Energy Balance

We’ve talked about this theory on a number of pages. Now let’s look at the hypothesis a little exclusively. The Energy Balance Hypothesis owes its origin to a fundamental principle of physics – The 1st Law of Thermodynamics a.k.a The Law of Conservation of Energy. This law says that energy cannot be created or destroyed but can only be transformed from one form to another. Applied to human metabolism it infers that “Eating more and exercising less, results in weight gain” or more popularly Calorie In – Calorie Out = Calorie Balance (+ve or –ve).

A calorie is the amount of heat required to raise the temp of 1 gm of water by 1o C. Food calories are measured in a contraption known as a “Bomb Calorimeter” where a measured amount of the food item is incinerated and the resultant rise in the temp of the water surrounding it is taken. But, we don’t burn or incinerate food anywhere in our metabolism. As early as in 1893 Prof. Fick had shown that a human body is not a heat engine and therefore the calorie theory does not apply to it. As we move further let's remember that Carbs & Protiens contain 4 cal/gm, Fats have 9 cal/gm whereas Alcohol provides 7 cal/gm.
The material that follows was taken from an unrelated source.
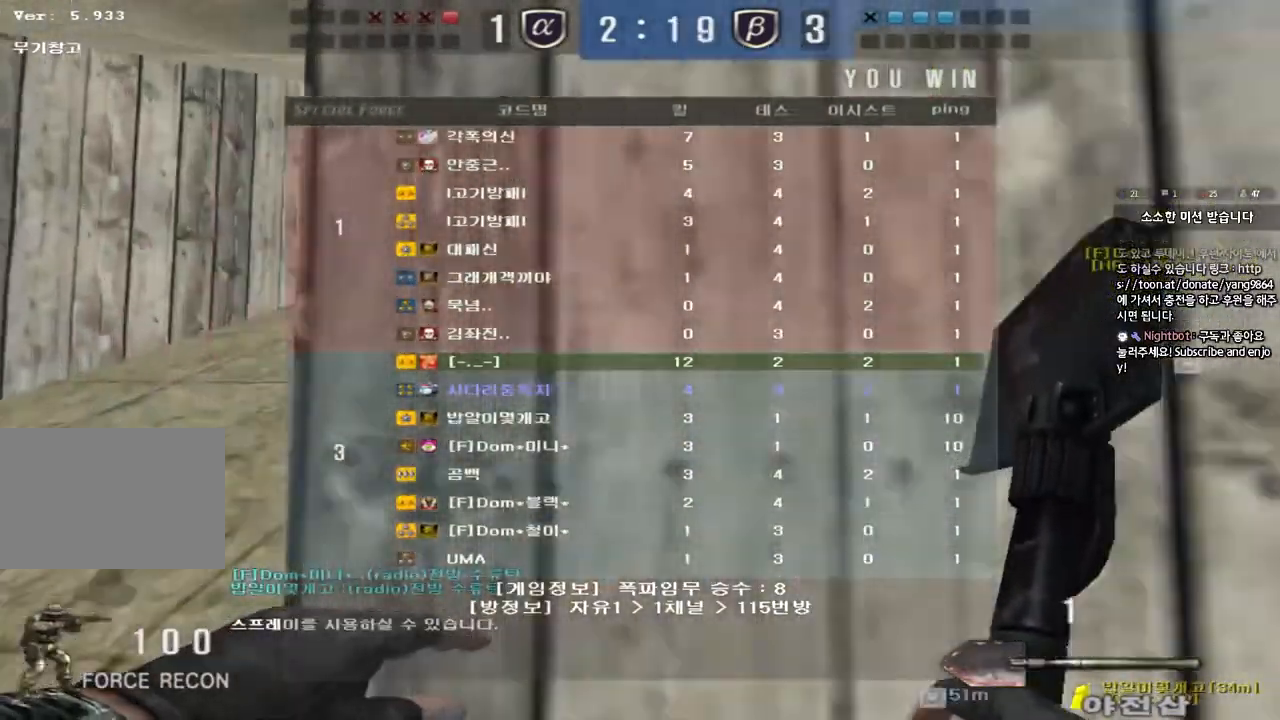
{"keys": ["a", "w"], "events": []}
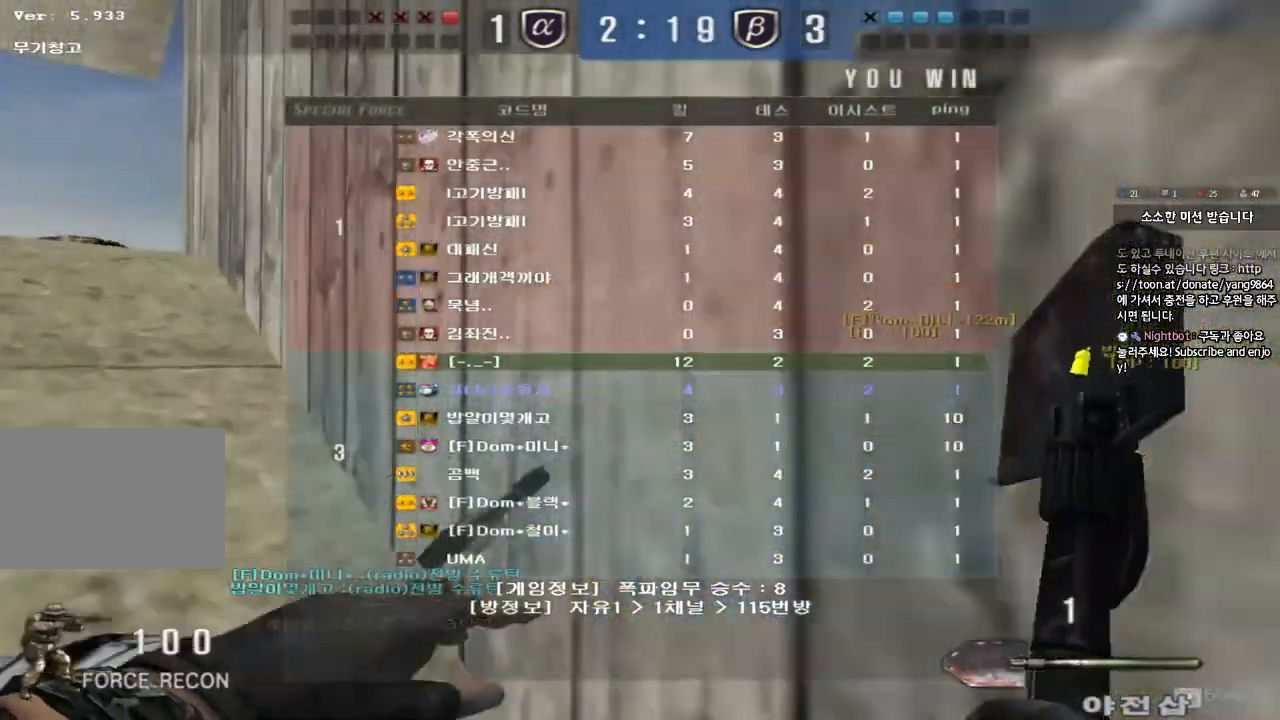
{"keys": ["a", "w"], "events": []}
Now let’s see, an apple contains ~ 13 % carbs. So if it weighs 100 gms, it contains 13gms of carbs, which would mean a total of 52 cal. The apple’s journey from the tree to our mouth may take anything from a week to months if cold storage is involved. Would the time line not make a difference to the calorie content and would it remain a constant. Many experts believe that “a calorie is not a calorie”. What that means is that a calorie in physics (heat energy) is not the same calorie that we think of as contained in foods.

Dr Robert Lustig, a pediatric endocrinologist at the University of California, San Francisco gives 4 valid reasons for this belief. (1) All fibers are not digested, but they are made up of complex-carb chains which means that they do have calories which we do not absorb. (2) Proteins contain the same number of calories as carbs, yet their conversion to glucose via gluconeogenesis itself consumes energy. (3) All fats contain 9 cal/gm but the different type of fats have differing pathways and action in the body yet they are all supposed to be equal where calories are concerned. (4) Table sugar (sucrose) contains equal amounts of the simple sugars fructose & glucose. Glucose is metabolized all over the body for energy, but fructose is metabolized only by the liver and goes exclusively to fat (TG) formation. We cannot assume that they both provide the same amount of energy.

Gary Taubes, in his bestselling book, “Good Calories, Bad Calories” argues about the absurdity of the theory, thus. Based on a 2500 cal/day diet, we consume close to a million calories a year. If we exceed our daily quota by just 20 calories (less than 1% for the day), theoretically we would put on 20 lbs extra every decade. 20 cal is about ¼ th of a slice of bread. That’s impossible to regulate, and if it were true we would all be carrying much more than 100 lbs extra weight in 50 years.

The Calorie Balance Hypothesis is also not able to explain why some naturally skinny people can eat a lot of food (calories) and never gain an ounce of weight whereas most of us will add weight even while we watch our intake microscopically. Eating less, exercising more has also frustrated most of us at some point of time or the other. It has never worked & never will. The Lipophilia Hypothesis is better able to explain these observations. On a nutritionally ketogenic way of life, the calories lose their meaning and are not be counted at all. There are established cases of people losing all of their excess weight on intakes ranging from 6000 to 10000 cal/day. Go figure !!!